Run tailwindcss in watch mode: tailwindcss -i ./crates/rb-web/tailwind.css -o ./crates/rb-web/assets/tailwind.css --watch
Run your web build: RB_SERVER_SECRETS_PASSPHRASE=secret_key cargo run -p rb-cli --bin rb-server -- --web
This software is provided "as is" and without any warranty of any kind, express or implied, including but not limited to the warranties of merchantability, fitness for a particular purpose, and noninfringement.
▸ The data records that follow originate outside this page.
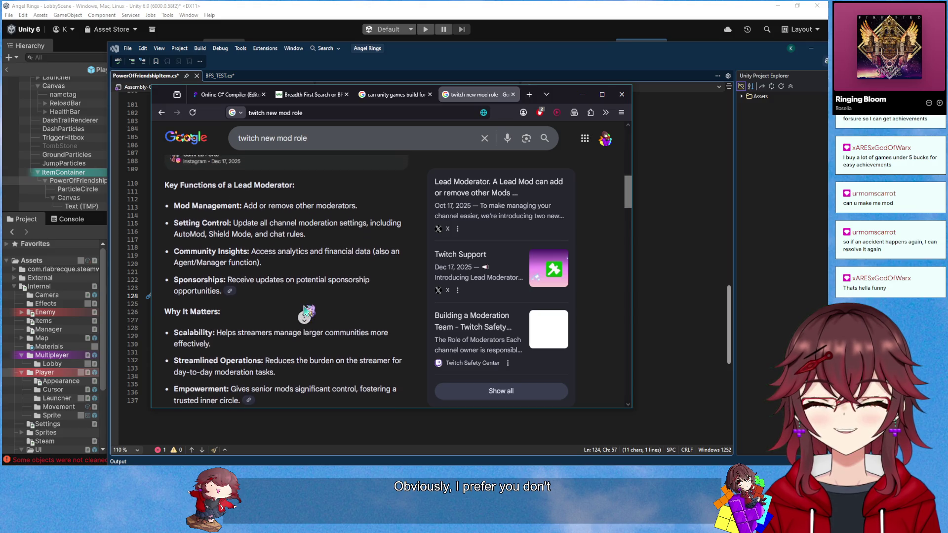
pyautogui.scroll(5, 305, 312)
pyautogui.scroll(-6, 311, 331)
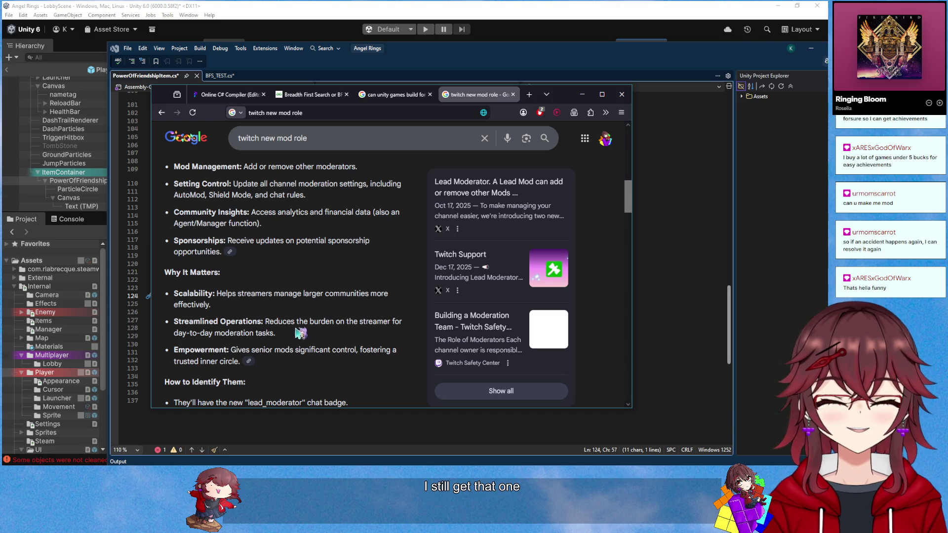
# Revisit the Xbox results and Breadth First Search article tabs, then minimize Chrome
pyautogui.click(417, 98)
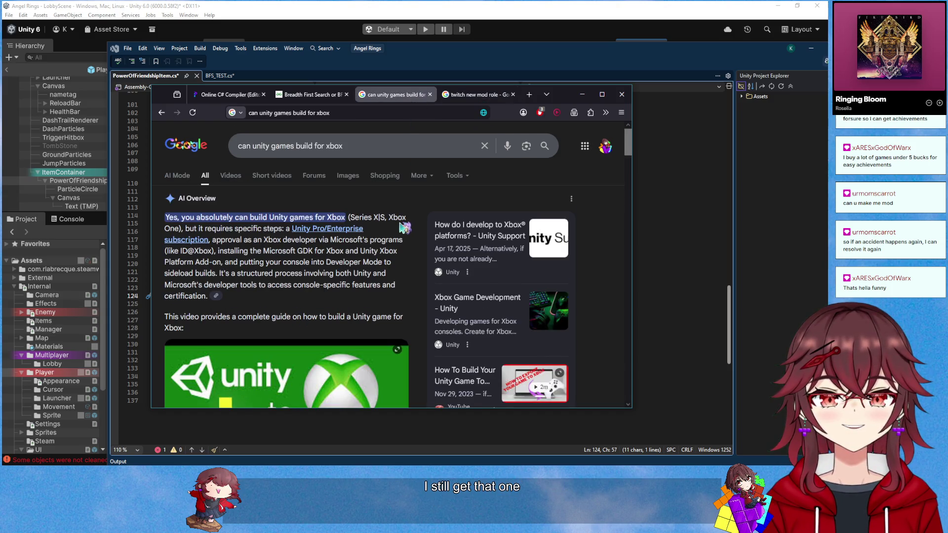
pyautogui.click(321, 96)
pyautogui.click(583, 95)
In no event shall the authors or copyright holders be liable for any claim, damages, or other liability, whether in an action of contract, tort, or otherwise, arising from, out of, or in connection with the software or the use or other dealings in the software.
Use this software at your own risk. The authors are not responsible for any loss of data, security breaches, or other incidents that may result from the use of this software.